Dalam perkembangan terkini, Komite Olimpiade Nasional Kamboja mengumumkan penarikan seluruh delegasi atletnya dari SEA Games ke-33 yang tengah berlangsung di Thailand. Keputusan dramatis ini diambil hanya beberapa jam setelah 30 atlet Kamboja mengikuti upacara pembukaan di Stadion Rajamangala, Bangkok, pada Selasa (9/12) malam.
Eskalasi Tak Terduga: Thailand Kerahkan F-16, Kamboja Luncurkan Roket BM-21
Pertempuran perbatasan dimulai dengan serangan artileri dan roket yang saling dilancarkan kedua negara. Thailand mengerahkan jet tempur F-16 untuk melancarkan serangan udara terhadap posisi militer Kamboja—pengerahan kekuatan udara pertama Thailand dalam pertempuran sejak konflik perbatasan Thailand-Laos. Kamboja merespons dengan peluncur roket BM-21 yang mampu menembakkan 40 roket sekaligus.
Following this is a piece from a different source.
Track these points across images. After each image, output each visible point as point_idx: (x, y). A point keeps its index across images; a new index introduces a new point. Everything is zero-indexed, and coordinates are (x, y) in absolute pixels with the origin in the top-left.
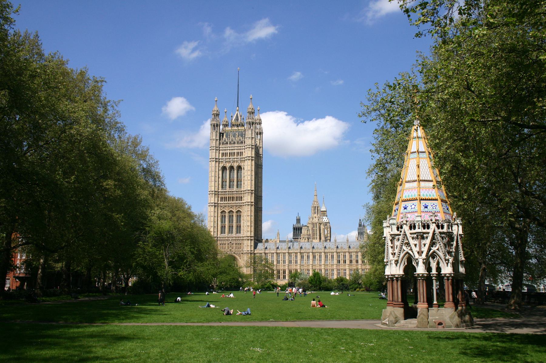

Kementerian Pertahanan Kamboja melaporkan sembilan warga sipil tewas dan 20 lainnya luka-luka sejak Senin. Sementara itu, militer Thailand menyebutkan empat tentaranya gugur dan 68 lainnya terluka dalam pertempuran yang melibatkan artileri berat dan munisi cluster di sepanjang 12 titik perbatasan.
Lebih dari 400.000 warga Thailand dan 55.000 warga Kamboja terpaksa mengungsi dari zona pertempuran. Ribuan warga Thailand kini bertahan di hampir 500 shelter darurat yang didirikan di empat provinsi perbatasan, sementara sekolah-sekolah ditutup dan aktivitas perdagangan lintas batas senilai miliaran dolar terhenti.
Penarikan Dramatis dari SEA Games 2025: Simbol Kegagalan Diplomasi Regional
Keputusan Kamboja menarik atletnya dari SEA Games menjadi simbol betapa seriusnya eskalasi konflik ini. Vath Chamroeun, Sekretaris Jenderal Komite Olimpiade Nasional Kamboja, menjelaskan bahwa keluarga para atlet meminta anak-anak mereka segera pulang karena khawatir akan gangguan perjalanan jika konflik terus meningkat.
“Atas nama Komite Olimpiade Nasional Kamboja, dengan penuh penyesalan kami informasikan bahwa karena kekhawatiran serius dan permintaan dari keluarga atlet kami untuk segera membawa kerabat mereka pulang, NOCC harus menarik seluruh delegasi kami dan mengatur kepulangan mereka demi alasan keamanan,” demikian bunyi surat resmi penarikan yang diterbitkan Rabu (10/12) dini hari.
Sebelumnya, Kamboja telah mengurangi partisipasinya dari 21 cabang menjadi hanya 13 cabang olahraga dengan 137 atlet dan staf. Namun eskalasi konflik memaksa mereka menarik diri sepenuhnya, meninggalkan SEA Games 2025 dengan satu negara peserta yang hilang—sebuah preseden langka dalam sejarah kompetisi regional Asia Tenggara.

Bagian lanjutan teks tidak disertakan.